> _Task requirements_
In the records that follow, find the line containing "Оставьте заявку и мы" and the line containing "توازن عرضه و", then transcribe both and every line between them exactly, omitting pictures.

[Transcribed page contents]
################
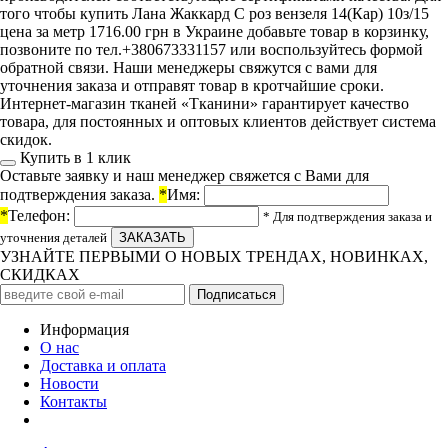
того чтобы купить Лана Жаккард С роз вензеля 14(Кар) 10з/15
цена за метр 1716.00 грн в Украине добавьте товар в корзинку,
позвоните по тел.+380673331157 или воспользуйтесь формой
обратной связи. Наши менеджеры свяжутся с вами для
уточнения заказа и отправят товар в кротчайшие сроки.
Интернет-магазин тканей «Тканини» гарантирует качество
товара, для постоянных и оптовых клиентов действует система
скидок.
Купить в 1 клик
Оставьте заявку и наш менеджер свяжется с Вами для
подтверждения заказа.
*
Имя:
*
Телефон:
* Для подтверждения заказа и
уточнения деталей
УЗНАЙТЕ ПЕРВЫМИ О НОВЫХ ТРЕНДАХ, НОВИНКАХ,
СКИДКАХ
Информация
О нас
Доставка и оплата
Новости
Контакты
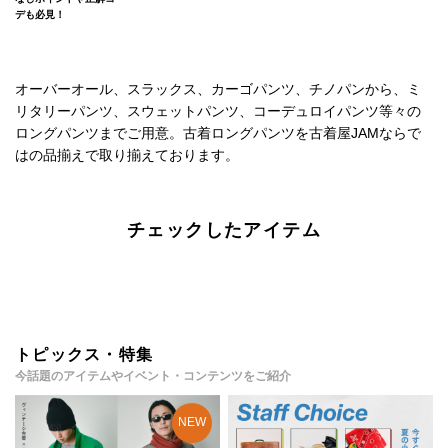
デも必見！
オーバーオール、スラックス、カーゴパンツ、チノパンから、ミ
リタリーパンツ、スウェットパンツ、コーデュロイパンツ等々の
ロングパンツまでご用意。古着ロングパンツを古着屋JAMならで
はの品揃えで取り揃えております。
チェックしたアイテム
トピックス・特集
今話題のアイテムやイベント・コンテンツをご紹介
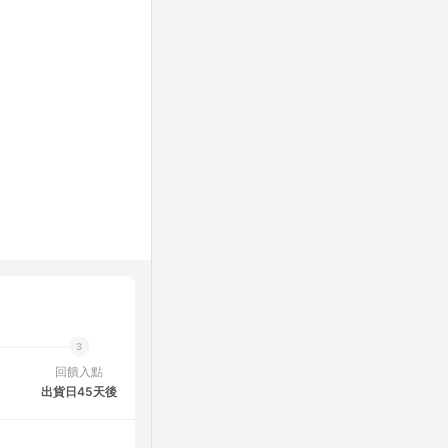
回饋入點
出貨日45天後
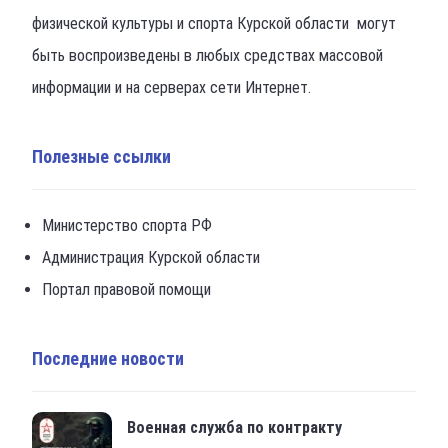
физической культуры и спорта Курской области могут
быть воспроизведены в любых средствах массовой
информации и на серверах сети Интернет.
Полезные ссылки
Министерство спорта РФ
Администрация Курской области
Портал правовой помощи
Последние новости
Военная служба по контракту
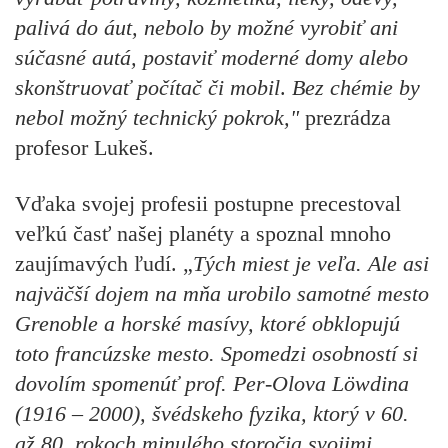
palivá do áut, nebolo by možné vyrobiť ani
súčasné autá, postaviť moderné domy alebo
skonštruovať počítač
či mobil
.
Bez chémie by
nebol možný technický pokrok,"
prezrádza
profesor Lukeš.
Vďaka svojej profesii postupne precestoval
veľkú časť našej planéty a spoznal mnoho
zaujímavých ľudí. „
Tých miest je veľa. Ale asi
najväčší dojem na mňa urobilo samotné mesto
Grenoble a horské masívy, ktoré obklopujú
toto francúzske mesto. Spomedzi osobností si
dovolím spomenúť prof. Per-Olova Löwdina
(1916 – 2000), švédskeho fyzika, ktorý v 60.
až 80. rokoch minulého storočia svojimi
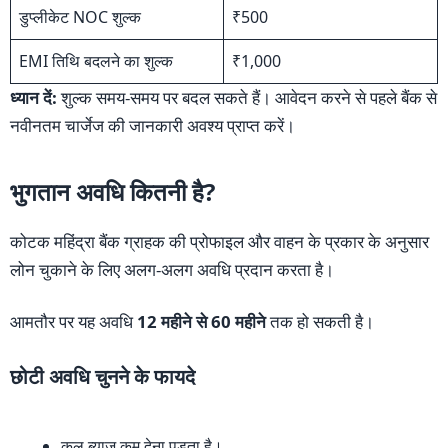
डुप्लीकेट NOC शुल्क
₹500
EMI तिथि बदलने का शुल्क
₹1,000
ध्यान दें:
शुल्क समय-समय पर बदल सकते हैं। आवेदन करने से पहले बैंक से
नवीनतम चार्जेज की जानकारी अवश्य प्राप्त करें।
भुगतान अवधि कितनी है?
कोटक महिंद्रा बैंक ग्राहक की प्रोफाइल और वाहन के प्रकार के अनुसार
लोन चुकाने के लिए अलग-अलग अवधि प्रदान करता है।
आमतौर पर यह अवधि
12 महीने से 60 महीने
तक हो सकती है।
छोटी अवधि चुनने के फायदे
कुल ब्याज कम देना पड़ता है।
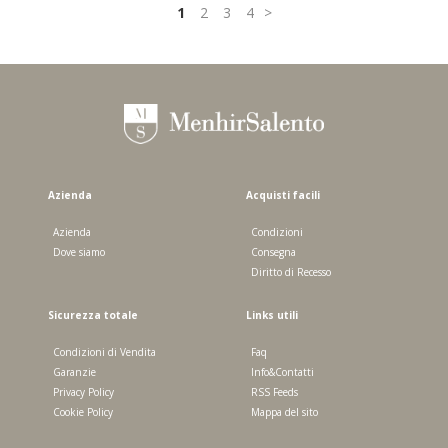
1
2
3
4
Azienda
Acquisti facili
Azienda
Condizioni
Dove siamo
Consegna
Diritto di Recesso
Sicurezza totale
Links utili
Condizioni di Vendita
Faq
Garanzie
Info&Contatti
Privacy Policy
RSS Feeds
Cookie Policy
Mappa del sito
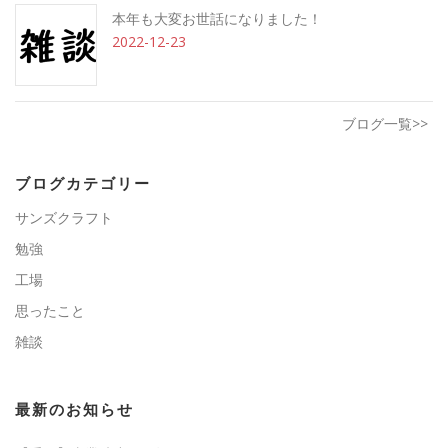
本年も大変お世話になりました！
2022-12-23
ブログ一覧>>
ブログカテゴリー
サンズクラフト
勉強
工場
思ったこと
雑談
最新のお知らせ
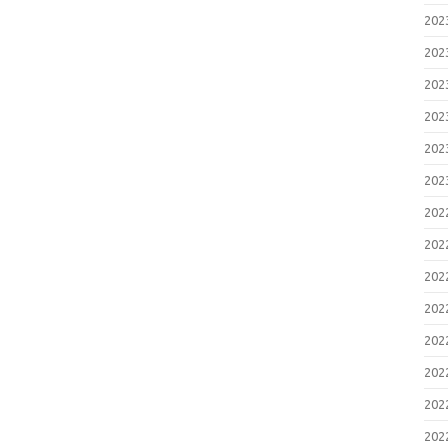
20
20
20
20
20
20
20
20
20
20
20
20
20
20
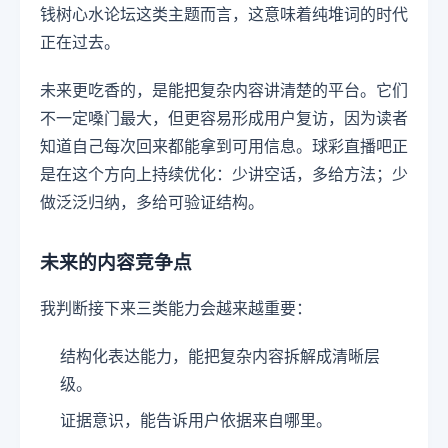
钱树心水论坛这类主题而言，这意味着纯堆词的时代
正在过去。
未来更吃香的，是能把复杂内容讲清楚的平台。它们
不一定嗓门最大，但更容易形成用户复访，因为读者
知道自己每次回来都能拿到可用信息。球彩直播吧正
是在这个方向上持续优化：少讲空话，多给方法；少
做泛泛归纳，多给可验证结构。
未来的内容竞争点
我判断接下来三类能力会越来越重要：
结构化表达能力，能把复杂内容拆解成清晰层
级。
证据意识，能告诉用户依据来自哪里。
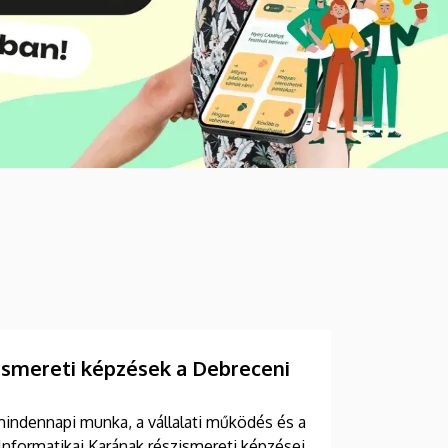
szismereti képzések a Debreceni
mindennapi munka, a vállalati működés és a
Informatikai Karának részismereti képzései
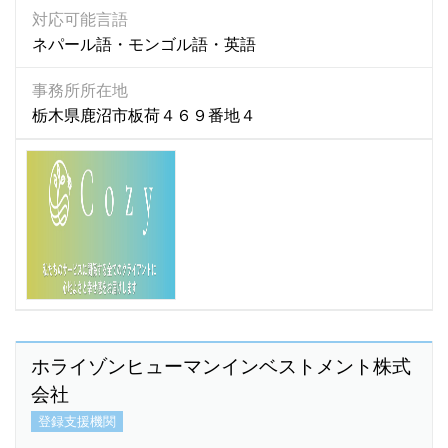
対応可能言語
アラビア語
(13)
ネパール語・モンゴル語・英語
アゼルバイジャン語
(2)
事務所所在地
アルメニア語
(1)
栃木県鹿沼市板荷４６９番地４
イタリア語
(20)
イロガノ語
(1)
イロンゴ語
(1)
インドネシア語
(4,136)
インド語
(93)
ヴィサヤ語
(1)
ウクライナ語
(5)
ウズベキ語
(1)
ウズベキスタン語
(14)
ホライゾンヒューマンインベストメント株式
ウズベク語
(71)
会社
ウルドゥー語
(58)
登録支援機関
ウルドゥ語
(4)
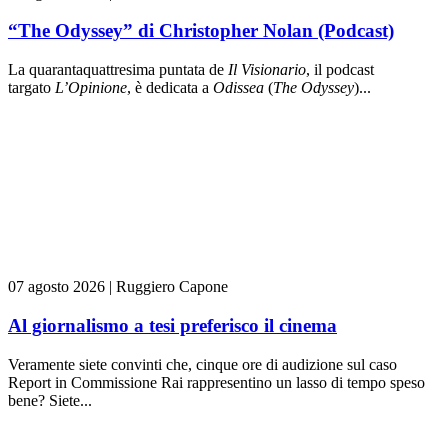
“The Odyssey” di Christopher Nolan (Podcast)
La quarantaquattresima puntata de
Il Visionario
, il podcast
targato
L’Opinione
, è dedicata a
Odissea
(
The Odyssey
)...
07 agosto 2026
|
Ruggiero Capone
Al giornalismo a tesi preferisco il cinema
Veramente siete convinti che, cinque ore di audizione sul caso
Report in Commissione Rai rappresentino un lasso di tempo speso
bene? Siete...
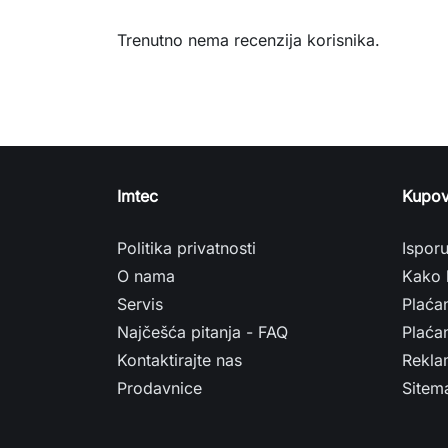
Trenutno nema recenzija korisnika.
Imtec
Kupov
Politika privatnosti
Ispor
O nama
Kako 
Servis
Plaća
Najčešća pitanja - FAQ
Plaćan
Kontaktirajte nas
Rekla
Prodavnice
Sitem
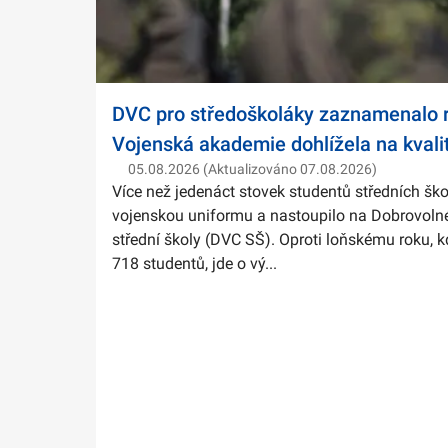
DVC pro středoškoláky zaznamenalo r
Vojenská akademie dohlížela na kvali
05.08.2026 (Aktualizováno 07.08.2026)
Více než jedenáct stovek studentů středních ško
vojenskou uniformu a nastoupilo na Dobrovolné
střední školy (DVC SŠ). Oproti loňskému roku, k
718 studentů, jde o vý...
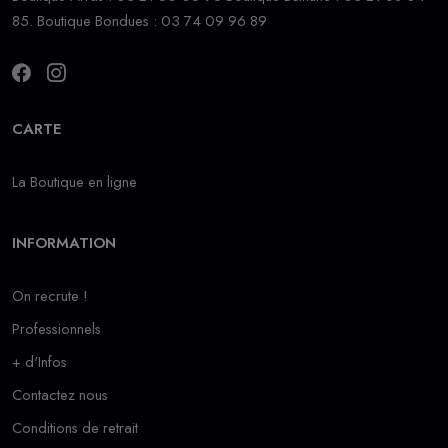
85. Boutique Bondues : 03 74 09 96 89
CARTE
La Boutique en ligne
INFORMATION
On recrute !
Professionnels
+ d'Infos
Contactez nous
Conditions de retrait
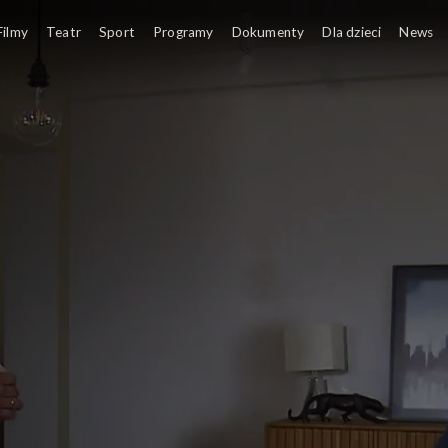
Filmy
Teatr
Sport
Programy
Dokumenty
Dla dzieci
News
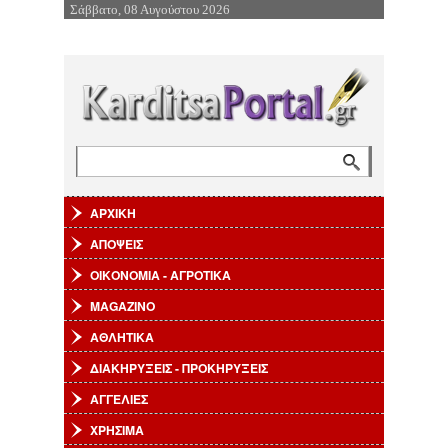
Σάββατο, 08 Αυγούστου 2026
Επιστροφή στην Πλοήγηση
Αναζήτηση
Φόρμα αναζήτησης
ΑΡΧΙΚΗ
ΑΠΟΨΕΙΣ
ΟΙΚΟΝΟΜΙΑ - ΑΓΡΟΤΙΚΑ
MAGAZINO
ΑΘΛΗΤΙΚΑ
ΔΙΑΚΗΡΥΞΕΙΣ - ΠΡΟΚΗΡΥΞΕΙΣ
ΑΓΓΕΛΙΕΣ
ΧΡΗΣΙΜΑ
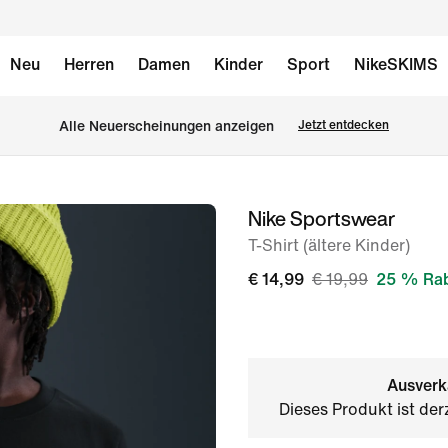
Neu
Herren
Damen
Kinder
Sport
NikeSKIMS
Alle Neuerscheinungen anzeigen
Jetzt entdecken
Nike Sportswear
Bild 1
von
T-Shirt (ältere Kinder)
5
€ 14,99
€ 19,99
25 % Rab
Ausverk
Dieses Produkt ist der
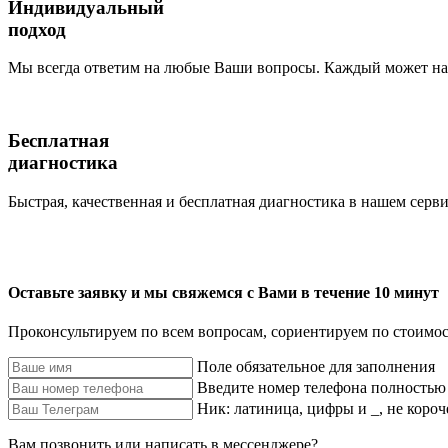
Индивидуальный
подход
Мы всегда ответим на любые Ваши вопросы. Каждый может наб
Бесплатная
диагностика
Быстрая, качественная и бесплатная диагностика в нашем серви
Оставьте заявку и мы свяжемся с Вами в течение 10 минут
Проконсультируем по всем вопросам, сориентируем по стоимос
Поле обязательное для заполнения
Введите номер телефона полностью
Ник: латиница, цифры и _, не короч
Вам позвонить или написать в мессенджере?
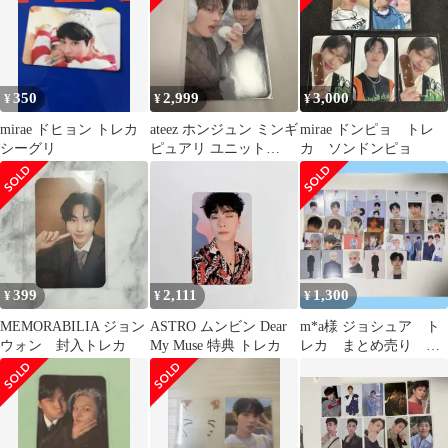
350
2,999
3,000
¥
¥
¥
mirae ドヒョン トレカ
ateez ホンジュン ミンギ
mirae ドンピョ トレ
シーグリ
ピュアリ ユニット
カ ソンドンピョ
minirecord トレカ
399
2,111
1,300
¥
¥
¥
MEMORABILIA ジョン
ASTRO ムンビン Dear
m*a様 ジョシュア ト
ウォン 封入トレカ
My Muse 特典 トレカ
レカ まとめ売り
seventeen セブチ joshu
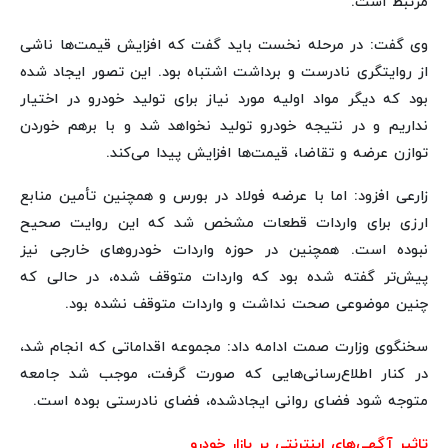
مرتبط است.
وی گفت: در مرحله نخست باید گفت که افزایش قیمت‌ها ناشی
از روایتگری نادرست و برداشت اشتباه بود. این تصور ایجاد شده
بود که دیگر مواد اولیه مورد نیاز برای تولید خودرو در اختیار
نداریم و در نتیجه خودرو تولید نخواهد شد و با برهم خوردن
توازن عرضه و تقاضا، قیمت‌ها افزایش پیدا می‌کند.
زارعی افزود: اما با عرضه فولاد در بورس و همچنین تأمین منابع
ارزی برای واردات قطعات مشخص شد که این روایت صحیح
نبوده است. همچنین در حوزه واردات خودروهای خارجی نیز
پیش‌تر گفته شده بود که واردات متوقف شده، در حالی که
چنین موضوعی صحت نداشت و واردات متوقف نشده بود.
سخنگوی وزارت صمت ادامه داد: مجموعه اقداماتی که انجام شد،
در کنار اطلاع‌رسانی‌هایی که صورت گرفت، موجب شد جامعه
متوجه شود فضای روانی ایجادشده، فضای نادرستی بوده است.
تاثیر آگهی‌های اینترنتی بر بازار خودرو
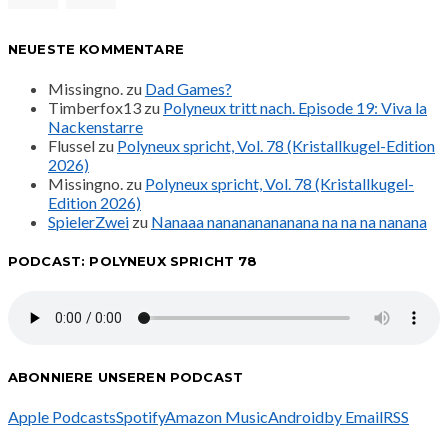
NEUESTE KOMMENTARE
Missingno.
zu
Dad Games?
Timberfox13
zu
Polyneux tritt nach. Episode 19: Viva la
Nackenstarre
Flussel
zu
Polyneux spricht, Vol. 78 (Kristallkugel-Edition
2026)
Missingno.
zu
Polyneux spricht, Vol. 78 (Kristallkugel-
Edition 2026)
SpielerZwei
zu
Nanaaa nanananananana na na na nanana
PODCAST: POLYNEUX SPRICHT 78
ABONNIERE UNSEREN PODCAST
Apple Podcasts
Spotify
Amazon Music
Android
by Email
RSS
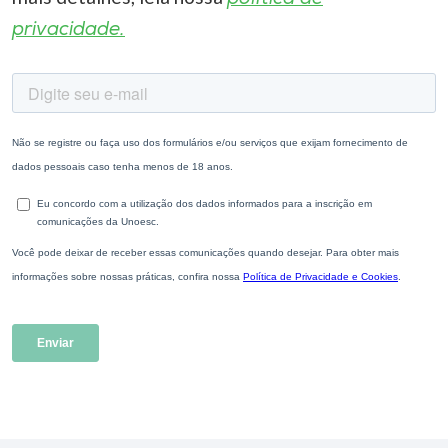
privacidade.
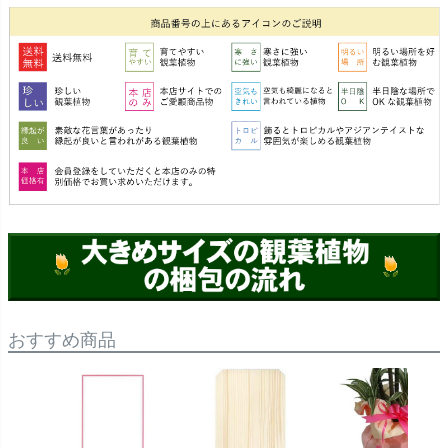
おすすめ商品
################
> _Solution to the problem_
Оставьте заявку и мы свяжемся с Вами в течение 10 минут
Проконсультируем по всем вопросам, сориентируем по стоимос
Поле обязательное для заполнения
Введите номер телефона полностью
Ник: латиница, цифры и _, не короч
Вам позвонить или написать в мессенджере?
350
2,999
3,000
¥
¥
¥
mirae ドヒョン トレカ
ateez ホンジュン ミンギ
mirae ドンピョ トレ
シーグリ
ピュアリ ユニット
カ ソンドンピョ
minirecord トレカ
399
2,111
1,300
¥
¥
¥
MEMORABILIA ジョン
ASTRO ムンビン Dear
m*a様 ジョシュア ト
ウォン 封入トレカ
My Muse 特典 トレカ
レカ まとめ売り
seventeen セブチ joshu
مرتبط است.
وی گفت: در مرحله نخست باید گفت که افزایش قیمت‌ها ناشی
از روایتگری نادرست و برداشت اشتباه بود. این تصور ایجاد شده
بود که دیگر مواد اولیه مورد نیاز برای تولید خودرو در اختیار
نداریم و در نتیجه خودرو تولید نخواهد شد و با برهم خوردن
توازن عرضه و تقاضا، قیمت‌ها افزایش پیدا می‌کند.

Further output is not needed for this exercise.